### Given task 1
Copy the lines of the photo edit entries word for word, and leave the pictures out of your copy.

### Page
____________________

It was weird. And it wasn’t good. But it was true. I was literally sitting in a third space that I owned—which at long last had all the physical infrastructure for creativity and connection—but I lacked the nerve to simply post, "Hey, would anyone like to gather here on Sundays?"
What was I so afraid of? Rejection, mostly. The possibility that I'd put myself out there only to have people ignore the invitation. In my anxious imagination, a poorly attended event would be proof that I didn't belong here, that I was an outsider who had misjudged what the community needed. It would be confirmation that I’d never have friends here.
I wasn’t prepared to face those risks, so I'd been hiding behind logistics.
But Pierrevil's message was clear: stop complaining about a lack of third spaces when you're not willing to put in the work to create and sustain them. Community doesn't just happen. It requires someone willing to be vulnerable enough to make the first move, to extend the invitation, to create the space for others to step into.
So in true fake-it-till-you-make-it fashion, I decided to just … go for it. I started planning events here, and I haven’t stopped.
It was very scary at first. Honestly, it’s still kind of scary. But it’s also working. In the last several months we’ve hosted a ton of truly magical happenings (check out this post and this post and this post for some lovely examples), and I really feel like life-changing connections have happened at each one.

____________________

### Data items
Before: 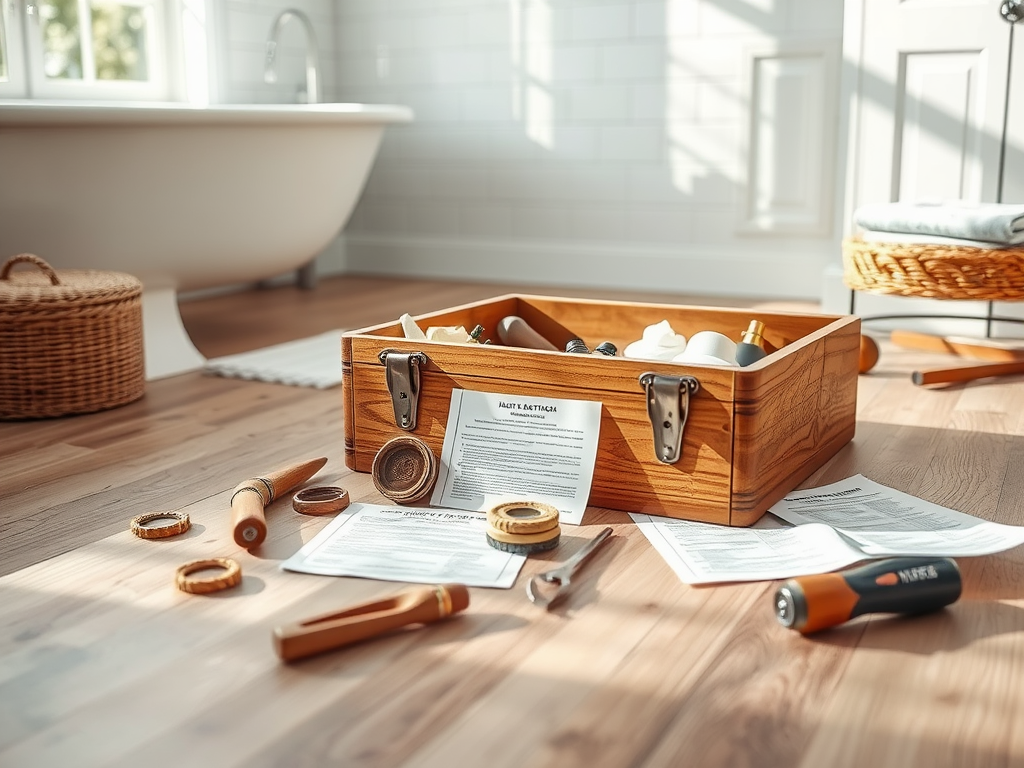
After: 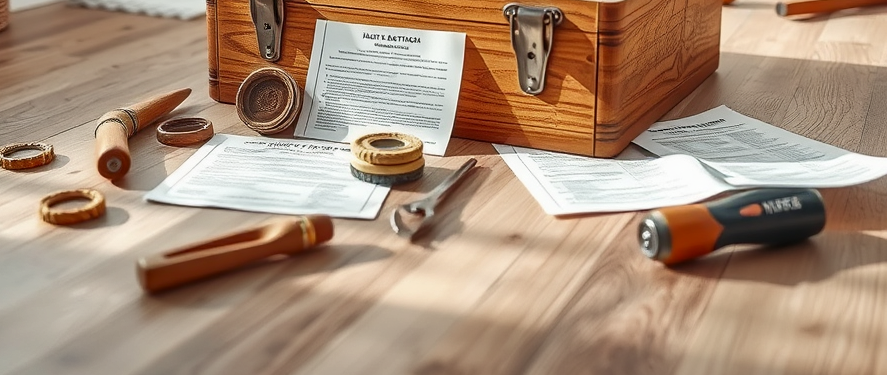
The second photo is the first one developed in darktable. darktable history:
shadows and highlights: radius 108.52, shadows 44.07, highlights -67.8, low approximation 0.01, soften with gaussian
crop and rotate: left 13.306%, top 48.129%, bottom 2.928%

____________________

### Given task 2
Carry on the passage about hosting community gatherings in a third space, starting after its last sentence.

### Response 1
Before: 
After: 
The second photo is the first one developed in darktable. darktable history:
shadows and highlights: radius 108.52, shadows 44.07, highlights -67.8, low approximation 0.01, soften with gaussian
crop and rotate: left 13.306%, top 48.129%, bottom 2.928%

### Response 2
These events weren't super complicated. They didn't require elaborate planning or perfect execution. They simply required me to extend the invitation, and be willing to engage with whoever showed up — regardless of how much we did or didn’t have in common.
To be clear, I’m not at all saying that we need to work to find common ground with people whose values are in direct opposition to our own humanity. I have no patience for cheerily hosting transphobes and racists. I’m saying that to build community, we need the social skills (or willingness to develop those skills) that will let us welcome and engage with a stranger. Even if we don’t already have an existing cultural shorthand and social ease.
This means figuring out that the retiree who doesn't get my internet jokes shares my enthusiasm for Canadian labour history. It means finding connection with the shy parent who moved here from the city—even though I I don’t have kids myself. It means creating conversation in a group of people across generations, class, and sensibilities—not letting awkward moments derail the potential for genuine connection.
More simply put: Community-building isn't about curating a room full of people who are all the same. It's about creating bridges between different islands of experience, and finding joy in those unexpected intersections.
One of those joyous intersections has been with Irving, our 88 year old next door neighbour. He plays Newfoundland folk music cassettes in his garage all summer, providing a perfect soundtrack to our adjoined backyard. He was blasting Black Velvet Band when we first arrived in June 2022, and came right over to say hello and tell us we'd never leave Port Medway3.
Irving used to pass by the store all the time on his daily walk to the wharf. Then I started scooting out to intercept him for a chat about some local news I’d heard or to ask him a question about our village. I’d always end with an invitation to come in for coffee sometime—especially as it got colder. He eventually did, and now he is in nearly every day delighting us with his colourful stories4.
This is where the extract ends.